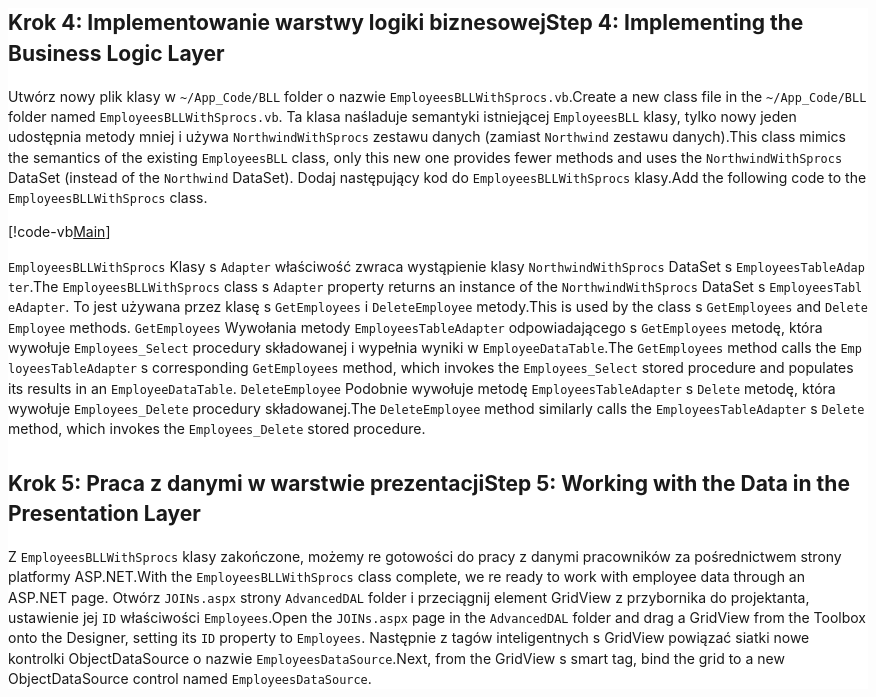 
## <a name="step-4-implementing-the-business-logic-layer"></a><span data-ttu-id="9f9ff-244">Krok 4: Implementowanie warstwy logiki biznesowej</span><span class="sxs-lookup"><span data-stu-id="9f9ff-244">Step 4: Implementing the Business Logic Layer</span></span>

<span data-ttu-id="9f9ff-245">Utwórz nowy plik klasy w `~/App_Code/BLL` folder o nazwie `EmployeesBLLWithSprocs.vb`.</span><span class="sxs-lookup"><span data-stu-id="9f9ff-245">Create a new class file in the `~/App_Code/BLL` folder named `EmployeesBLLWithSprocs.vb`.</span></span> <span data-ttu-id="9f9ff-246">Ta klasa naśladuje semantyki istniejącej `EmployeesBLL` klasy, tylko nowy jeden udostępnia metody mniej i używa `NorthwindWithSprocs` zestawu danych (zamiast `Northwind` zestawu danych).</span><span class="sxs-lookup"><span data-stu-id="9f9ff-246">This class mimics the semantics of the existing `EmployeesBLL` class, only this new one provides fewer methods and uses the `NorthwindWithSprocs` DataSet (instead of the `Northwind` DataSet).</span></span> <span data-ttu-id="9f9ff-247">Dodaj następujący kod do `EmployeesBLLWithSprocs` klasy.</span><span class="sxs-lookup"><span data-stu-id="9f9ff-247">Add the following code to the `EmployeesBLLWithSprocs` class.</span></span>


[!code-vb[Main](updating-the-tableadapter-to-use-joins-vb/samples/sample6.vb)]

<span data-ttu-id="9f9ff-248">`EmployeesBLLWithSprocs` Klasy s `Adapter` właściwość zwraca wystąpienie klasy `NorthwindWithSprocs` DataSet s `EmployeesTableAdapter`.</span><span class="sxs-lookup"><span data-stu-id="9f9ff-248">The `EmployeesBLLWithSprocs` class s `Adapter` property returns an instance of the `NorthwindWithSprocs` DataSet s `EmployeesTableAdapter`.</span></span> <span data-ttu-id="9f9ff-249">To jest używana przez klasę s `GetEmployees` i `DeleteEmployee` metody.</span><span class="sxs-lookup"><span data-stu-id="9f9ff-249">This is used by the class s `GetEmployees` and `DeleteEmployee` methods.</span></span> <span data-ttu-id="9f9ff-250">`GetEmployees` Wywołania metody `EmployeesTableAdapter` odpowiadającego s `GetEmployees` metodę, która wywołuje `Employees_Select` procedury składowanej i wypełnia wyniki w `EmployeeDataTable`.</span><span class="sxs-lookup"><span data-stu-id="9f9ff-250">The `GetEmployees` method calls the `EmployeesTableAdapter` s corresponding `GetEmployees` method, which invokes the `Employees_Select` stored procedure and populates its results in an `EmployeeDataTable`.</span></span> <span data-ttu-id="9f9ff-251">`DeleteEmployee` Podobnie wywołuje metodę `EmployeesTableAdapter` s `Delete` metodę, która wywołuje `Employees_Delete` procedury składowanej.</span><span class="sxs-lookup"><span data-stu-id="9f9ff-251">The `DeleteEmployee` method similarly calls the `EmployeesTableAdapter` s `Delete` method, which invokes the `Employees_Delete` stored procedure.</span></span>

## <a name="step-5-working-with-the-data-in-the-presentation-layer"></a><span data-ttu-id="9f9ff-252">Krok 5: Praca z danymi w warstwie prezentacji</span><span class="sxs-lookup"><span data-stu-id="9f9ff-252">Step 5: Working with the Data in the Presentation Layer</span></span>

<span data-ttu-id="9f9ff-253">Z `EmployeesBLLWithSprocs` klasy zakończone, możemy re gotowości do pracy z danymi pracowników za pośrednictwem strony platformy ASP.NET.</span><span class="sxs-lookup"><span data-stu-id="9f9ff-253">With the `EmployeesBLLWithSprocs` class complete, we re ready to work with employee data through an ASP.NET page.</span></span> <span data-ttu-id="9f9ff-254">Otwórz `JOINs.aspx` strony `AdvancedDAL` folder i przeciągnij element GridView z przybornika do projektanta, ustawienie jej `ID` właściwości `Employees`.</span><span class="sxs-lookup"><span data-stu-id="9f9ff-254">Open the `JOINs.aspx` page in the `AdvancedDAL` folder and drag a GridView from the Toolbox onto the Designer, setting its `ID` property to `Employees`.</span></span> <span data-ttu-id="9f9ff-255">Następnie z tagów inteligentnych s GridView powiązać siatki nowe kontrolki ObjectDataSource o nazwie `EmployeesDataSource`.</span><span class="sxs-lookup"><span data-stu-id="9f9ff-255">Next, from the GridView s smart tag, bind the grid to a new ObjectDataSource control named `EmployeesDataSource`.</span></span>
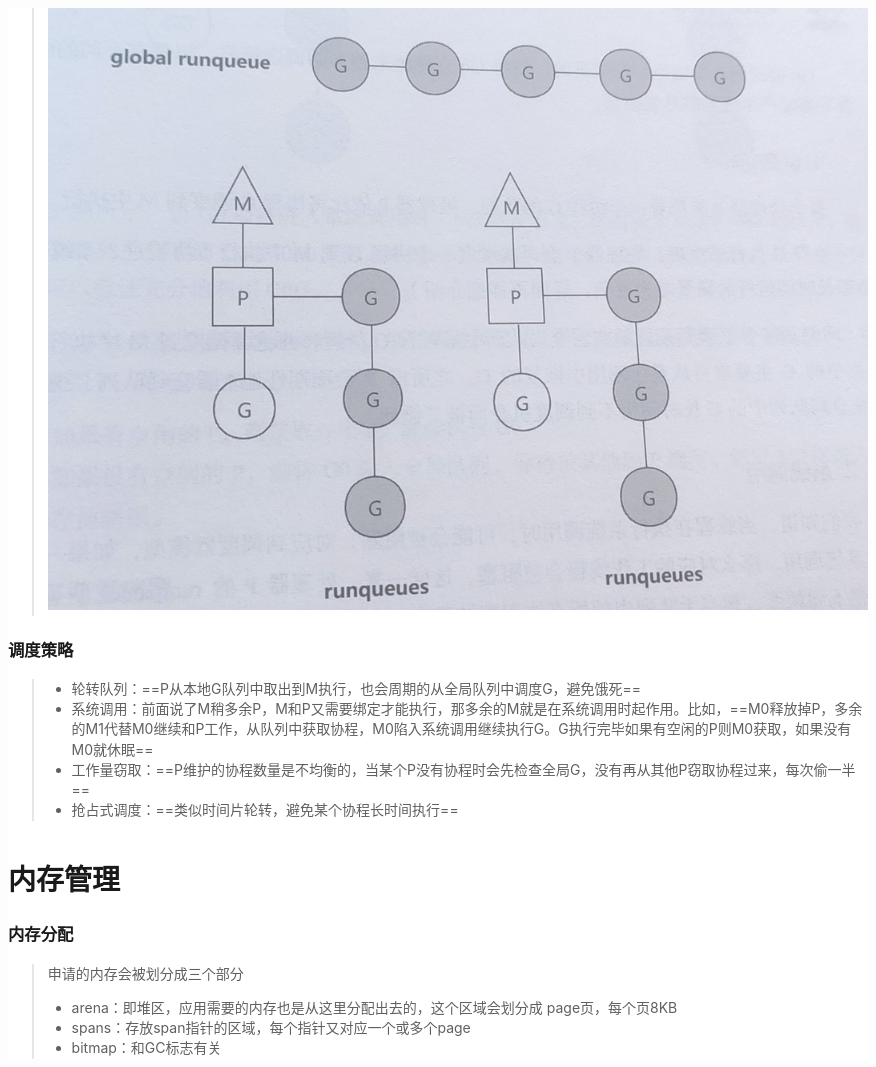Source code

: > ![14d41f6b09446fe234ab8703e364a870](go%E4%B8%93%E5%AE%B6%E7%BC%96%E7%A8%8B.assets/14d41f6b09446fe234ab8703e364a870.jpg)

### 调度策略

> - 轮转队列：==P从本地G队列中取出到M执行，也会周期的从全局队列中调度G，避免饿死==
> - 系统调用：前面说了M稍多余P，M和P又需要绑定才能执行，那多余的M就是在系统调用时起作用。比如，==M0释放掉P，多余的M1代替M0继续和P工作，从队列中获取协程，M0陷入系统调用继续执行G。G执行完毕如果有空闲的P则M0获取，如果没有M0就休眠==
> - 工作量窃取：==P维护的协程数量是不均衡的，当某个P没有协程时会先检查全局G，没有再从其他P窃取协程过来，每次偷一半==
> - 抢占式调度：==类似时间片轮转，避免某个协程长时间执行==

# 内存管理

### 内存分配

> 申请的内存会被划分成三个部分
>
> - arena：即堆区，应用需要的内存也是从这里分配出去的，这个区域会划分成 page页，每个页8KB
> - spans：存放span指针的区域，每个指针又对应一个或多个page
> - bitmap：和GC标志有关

Task description: Please retype the whole listing above exactly, without any of its images.

Solved problem:
## <a name="step-4-implementing-the-business-logic-layer"></a><span data-ttu-id="9f9ff-244">Krok 4: Implementowanie warstwy logiki biznesowej</span><span class="sxs-lookup"><span data-stu-id="9f9ff-244">Step 4: Implementing the Business Logic Layer</span></span>

<span data-ttu-id="9f9ff-245">Utwórz nowy plik klasy w `~/App_Code/BLL` folder o nazwie `EmployeesBLLWithSprocs.vb`.</span><span class="sxs-lookup"><span data-stu-id="9f9ff-245">Create a new class file in the `~/App_Code/BLL` folder named `EmployeesBLLWithSprocs.vb`.</span></span> <span data-ttu-id="9f9ff-246">Ta klasa naśladuje semantyki istniejącej `EmployeesBLL` klasy, tylko nowy jeden udostępnia metody mniej i używa `NorthwindWithSprocs` zestawu danych (zamiast `Northwind` zestawu danych).</span><span class="sxs-lookup"><span data-stu-id="9f9ff-246">This class mimics the semantics of the existing `EmployeesBLL` class, only this new one provides fewer methods and uses the `NorthwindWithSprocs` DataSet (instead of the `Northwind` DataSet).</span></span> <span data-ttu-id="9f9ff-247">Dodaj następujący kod do `EmployeesBLLWithSprocs` klasy.</span><span class="sxs-lookup"><span data-stu-id="9f9ff-247">Add the following code to the `EmployeesBLLWithSprocs` class.</span></span>


[!code-vb[Main](updating-the-tableadapter-to-use-joins-vb/samples/sample6.vb)]

<span data-ttu-id="9f9ff-248">`EmployeesBLLWithSprocs` Klasy s `Adapter` właściwość zwraca wystąpienie klasy `NorthwindWithSprocs` DataSet s `EmployeesTableAdapter`.</span><span class="sxs-lookup"><span data-stu-id="9f9ff-248">The `EmployeesBLLWithSprocs` class s `Adapter` property returns an instance of the `NorthwindWithSprocs` DataSet s `EmployeesTableAdapter`.</span></span> <span data-ttu-id="9f9ff-249">To jest używana przez klasę s `GetEmployees` i `DeleteEmployee` metody.</span><span class="sxs-lookup"><span data-stu-id="9f9ff-249">This is used by the class s `GetEmployees` and `DeleteEmployee` methods.</span></span> <span data-ttu-id="9f9ff-250">`GetEmployees` Wywołania metody `EmployeesTableAdapter` odpowiadającego s `GetEmployees` metodę, która wywołuje `Employees_Select` procedury składowanej i wypełnia wyniki w `EmployeeDataTable`.</span><span class="sxs-lookup"><span data-stu-id="9f9ff-250">The `GetEmployees` method calls the `EmployeesTableAdapter` s corresponding `GetEmployees` method, which invokes the `Employees_Select` stored procedure and populates its results in an `EmployeeDataTable`.</span></span> <span data-ttu-id="9f9ff-251">`DeleteEmployee` Podobnie wywołuje metodę `EmployeesTableAdapter` s `Delete` metodę, która wywołuje `Employees_Delete` procedury składowanej.</span><span class="sxs-lookup"><span data-stu-id="9f9ff-251">The `DeleteEmployee` method similarly calls the `EmployeesTableAdapter` s `Delete` method, which invokes the `Employees_Delete` stored procedure.</span></span>

## <a name="step-5-working-with-the-data-in-the-presentation-layer"></a><span data-ttu-id="9f9ff-252">Krok 5: Praca z danymi w warstwie prezentacji</span><span class="sxs-lookup"><span data-stu-id="9f9ff-252">Step 5: Working with the Data in the Presentation Layer</span></span>

<span data-ttu-id="9f9ff-253">Z `EmployeesBLLWithSprocs` klasy zakończone, możemy re gotowości do pracy z danymi pracowników za pośrednictwem strony platformy ASP.NET.</span><span class="sxs-lookup"><span data-stu-id="9f9ff-253">With the `EmployeesBLLWithSprocs` class complete, we re ready to work with employee data through an ASP.NET page.</span></span> <span data-ttu-id="9f9ff-254">Otwórz `JOINs.aspx` strony `AdvancedDAL` folder i przeciągnij element GridView z przybornika do projektanta, ustawienie jej `ID` właściwości `Employees`.</span><span class="sxs-lookup"><span data-stu-id="9f9ff-254">Open the `JOINs.aspx` page in the `AdvancedDAL` folder and drag a GridView from the Toolbox onto the Designer, setting its `ID` property to `Employees`.</span></span> <span data-ttu-id="9f9ff-255">Następnie z tagów inteligentnych s GridView powiązać siatki nowe kontrolki ObjectDataSource o nazwie `EmployeesDataSource`.</span><span class="sxs-lookup"><span data-stu-id="9f9ff-255">Next, from the GridView s smart tag, bind the grid to a new ObjectDataSource control named `EmployeesDataSource`.</span></span>
Source code

: > ![14d41f6b09446fe234ab8703e364a870](go%E4%B8%93%E5%AE%B6%E7%BC%96%E7%A8%8B.assets/14d41f6b09446fe234ab8703e364a870.jpg)

### 调度策略

> - 轮转队列：==P从本地G队列中取出到M执行，也会周期的从全局队列中调度G，避免饿死==
> - 系统调用：前面说了M稍多余P，M和P又需要绑定才能执行，那多余的M就是在系统调用时起作用。比如，==M0释放掉P，多余的M1代替M0继续和P工作，从队列中获取协程，M0陷入系统调用继续执行G。G执行完毕如果有空闲的P则M0获取，如果没有M0就休眠==
> - 工作量窃取：==P维护的协程数量是不均衡的，当某个P没有协程时会先检查全局G，没有再从其他P窃取协程过来，每次偷一半==
> - 抢占式调度：==类似时间片轮转，避免某个协程长时间执行==

# 内存管理

### 内存分配

> 申请的内存会被划分成三个部分
>
> - arena：即堆区，应用需要的内存也是从这里分配出去的，这个区域会划分成 page页，每个页8KB
> - spans：存放span指针的区域，每个指针又对应一个或多个page
> - bitmap：和GC标志有关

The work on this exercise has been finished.